La Palabra, proclamada en la Liturgia, precede y acompaña la acción sacramental del Cristo, y tiene esta especial dimensión precisamente “porque anuncia y realiza... la obra de la salvación” (Cf. SC 6 y OL 4). No se trata de un octavo sacramento. Hablamos, pues, de una eficacia en el orden de las gracias actuales que preparan y acompañan al fiel que recibe con fruto un Sacramento. Unas gracias que ilustran la inteligencia y mueven la voluntad de aquellos que la escuchan, recibiéndola con amor y con fe.
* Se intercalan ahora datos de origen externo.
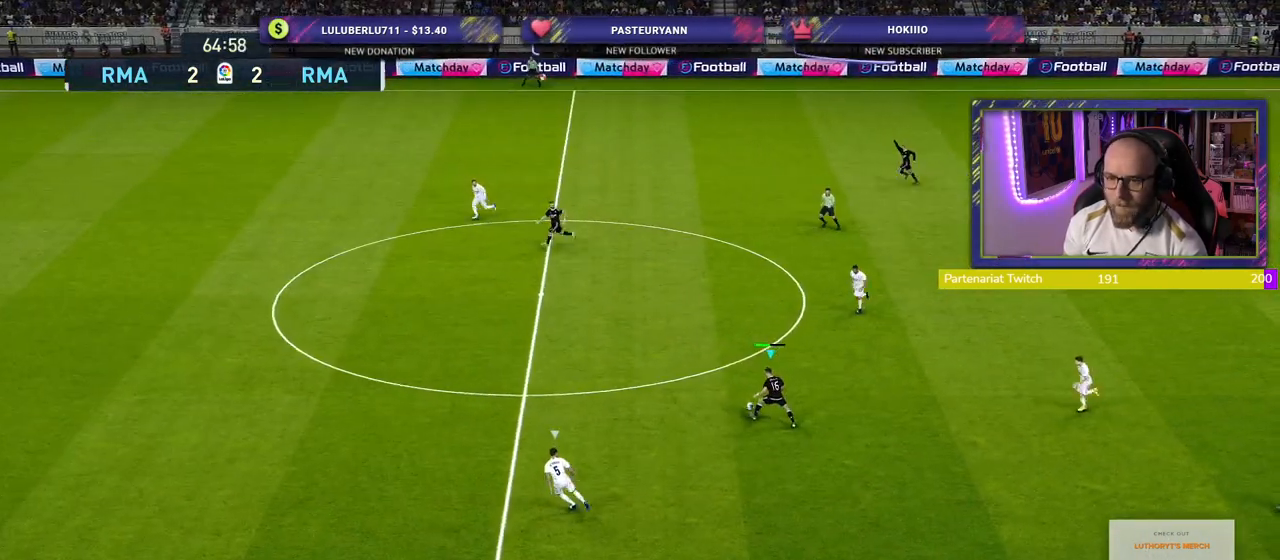
{"buttons": ["CROSS"], "left_stick": "up-left", "right_stick": "center", "events": [[240, "left_stick", "left"], [360, "CROSS", "down"], [420, "left_stick", "up-left"]]}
Una proclamación esmerada y una atenta audición de la Palabra mantienen la unidad del rito, porque la Liturgia de la Palabra se integra en la acción sacramental. La proclamació de la Palabra proporciona la ocasión externa para recibir, con más fruto, la gracia sacramental. Cristo es el ministro principal; Él es la Palabra eterna subsistente encarnada: es la Palabra definitiva, como afirmaba Juan de la Cruz: “Si te tengo ya habladas todas las cosas en mi Palabra, que es mi Hijo, y no tengo otra... Pon los ojos sólo en Él, porque en Él te lo tengo todo dicho y revelado, y hallarás en Él aún más de lo que pides y deseas; oidle a Él, porque ya no tengo más fe que revelar ni más cosas que manifestar”[...] ”El Padre todo nos lo habló junto y de una vez en esta sola Palabra y no tiene más que hablar.”[8]

Captar cada vez mejor cual es el profundo sentido de la tarea en la Liturgia de la Palabra es una exigencia para los sacerdotes y los otros ministros. Ya queCristo “está presente con su Palabra, pues es -Él quien habla cuando en la Iglesia se leen las Sagradas Escrituras (SC 7). y el hecho de que la Iglesia prescriba proclamar la Palabra en la administración de todos los Sacramentos y de los Sacramentales nos ha de parecer algo muy adequado. El sínodo sobre la Palabra recuerda que, en tota acción litúrgica, rito y Palabra han de permanecer íntimamente vinculados, como se decía en la Constitución SC, 35. Y añadía: “Las dos partes de que consta la Missa, o sea, la liturgia de la Palabra y la eucarística, están tan estrechamente unidas entre ellas, ya que constituyen un solo acto de culto” (SC 56). El CEC repite que “efectivamente, la mesa preparada para nosotros en la Eucaristía es a la vez la de la Palabra de Dios y la del Cuerpo del Señor.” (CEC n. 1346).

La proclamación de la Palabra de Dios, por tanto, no se habría de omitir nunca, salvo algún caso en que haya una razón grave y urgente para omitirla, com puede ser en la administración de sacramentos in articulo mortis, si bien incluso en este supuesto, siempre puede haber tiempo para leer una corta frasede la Escritura que ayude al fiel moribundo a una fructífera recepción de la gracia.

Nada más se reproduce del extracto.